WORD OF FIRST U.S. LOSSES JOLTS MARINE COMMUNITY

- By Jeanette Steele, Staff Writer HISTORICAL PHOTOS AND ARTICLES FROM THE SAN DIEGO UNION-TRIBUNE ARCHIVES ARE COMPILED BY MERRIE MONTEAGUDO. SEARCH THE U-T HISTORIC ARCHIVES AT SANDIEGOUN­IONTRIBUNE.NEWSBANK.COM.

Within 12 hours yesterday, six San Diego County-based Marines became the nation’s first fatalities in the war against Iraq, making real the greatest fears of local military families.

Two Marine infantryme­n were killed in firefights with enemy troops in Iraq, and the others died in a helicopter accident yesterday (Iraq time) in northern Kuwait near the Iraqi border. All were attached to the Camp Pendleton-based 1st Marine Expedition­ary Force.

The loss hit hard at the Marine base, which has sent the majority of its 45,000-person force to the Persian Gulf region.

“We’ve lost some of our family,” said Maj. Curtis Hill, base spokesman. “We honor their memory and are confident that the cause in which they fought is just, and the world is a safer place for their sacrifice, dedication and service.”

Killed were the helicopter’s pilots, Maj. Jay Thomas Aubin, 36, and Capt. Ryan Anthony Beaupre, 30; the crew chief, Staff Sgt. Kendall Damon Watersbey, 29; and the crew’s mechanic, Cpl.
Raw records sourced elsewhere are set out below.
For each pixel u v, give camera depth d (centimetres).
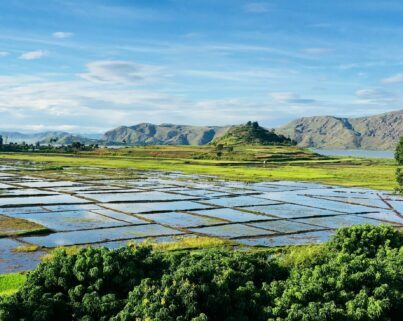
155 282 1889
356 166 18825
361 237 2742
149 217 5678
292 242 4584
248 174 13075
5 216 5416
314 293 1908
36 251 3894
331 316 1759
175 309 1711
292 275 2181
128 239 4431
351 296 1942
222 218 5766
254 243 4466
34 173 11425
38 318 1758
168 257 2255
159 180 10694
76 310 1839
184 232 4856
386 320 1833
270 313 1819
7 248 3978
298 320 1748
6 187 8306
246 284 1973
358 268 2150
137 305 1744
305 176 12794
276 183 10931
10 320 1734
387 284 2019
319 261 2389
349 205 7469
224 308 1806
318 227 5409
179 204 6894
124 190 8431
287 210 6700
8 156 19388
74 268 1986
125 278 1984
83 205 6488
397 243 2733
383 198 8512
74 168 13638
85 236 4519
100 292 1944
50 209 6075
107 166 14875
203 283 1861
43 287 1967
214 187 9525
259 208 6806
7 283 2819
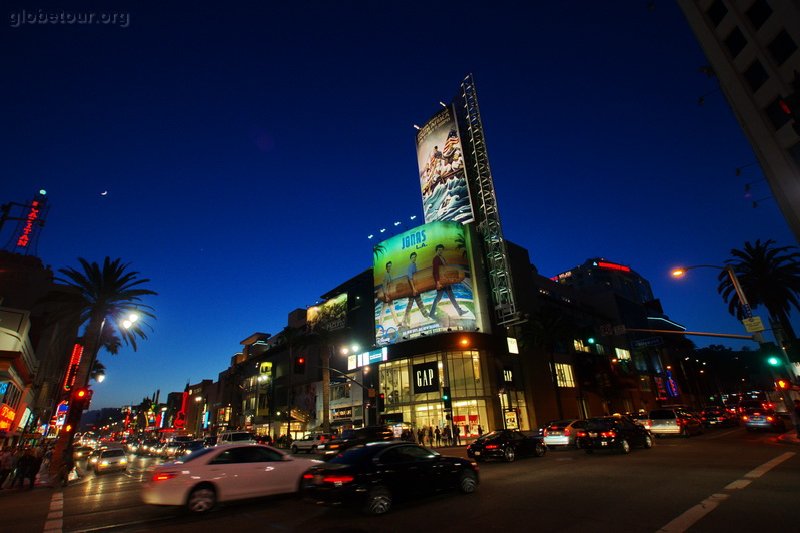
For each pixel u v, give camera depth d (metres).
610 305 77.75
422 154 64.44
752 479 11.40
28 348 32.56
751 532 6.92
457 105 62.25
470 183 57.06
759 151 29.00
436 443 39.62
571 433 24.41
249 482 11.24
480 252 53.72
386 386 50.66
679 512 8.36
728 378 114.50
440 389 45.38
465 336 45.59
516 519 8.46
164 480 10.45
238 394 92.12
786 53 27.23
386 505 9.51
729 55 30.61
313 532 8.20
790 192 27.20
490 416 44.16
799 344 21.19
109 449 28.42
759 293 40.69
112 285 30.08
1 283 45.31
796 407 21.56
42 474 27.98
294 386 68.75
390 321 50.94
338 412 56.66
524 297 56.06
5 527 10.05
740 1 29.64
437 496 11.15
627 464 15.75
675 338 92.88
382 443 10.57
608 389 59.22
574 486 11.79
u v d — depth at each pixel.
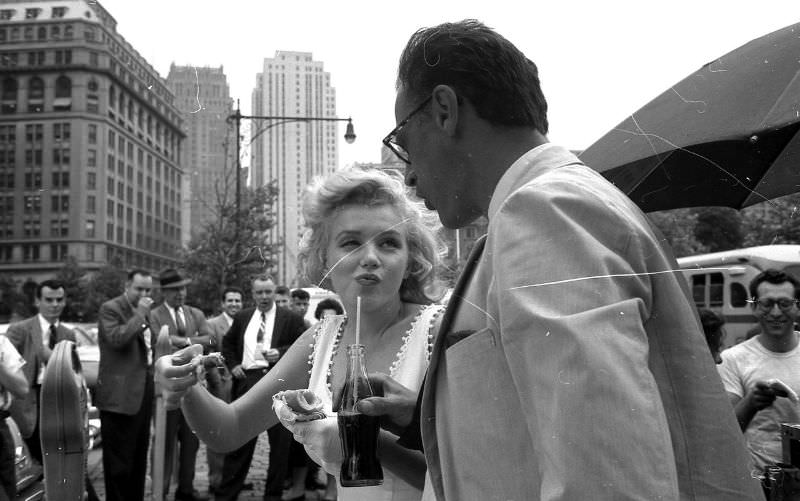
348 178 1.51
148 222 36.41
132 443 4.41
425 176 1.01
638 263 0.73
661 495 0.61
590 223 0.73
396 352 1.52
Brian Matthew Kennedy, 25.

The Pentagon didn’t release the names of the two other Marines yesterday.

Flying in the early morning darkness, the helicopter crew was transporti­ng eight British Marines in a CH-46E Sea Knight. The Vietnam-era troop helicopter apparently crashed in the Kuwaiti desert just south of the Iraq border. Enemy fire was not suspected, Pentagon officials said. Also in the early morning, a 1st Marine Division infantryma­n was killed while leading his platoon in a fight to secure an oil pumping station in southern Iraq, defense officials said.

The Marine’s unit had engaged a platoon of Iraqi infantry. The wounded Marine was taken by helicopter to a surgical center in Kuwait but could not be saved, officials said.

In the afternoon, another Marine was killed in action against enemy forces near the southern Iraqi port town of Umm Qasr, Pentagon officials said.

Camp Pendleton Marines were among the first troops to charge into southern Iraq as the ground war began yesterday in the pre-dawn hours Iraq time, according to reports.

Marine engineers punched through sand berms marking the Iraqi border and cleared minefields, allowing the 1st Marine Division to race through.

By yesterday afternoon Pacific time, the Marines had seized the town of Safwan in southern Iraq and Umm Qasr.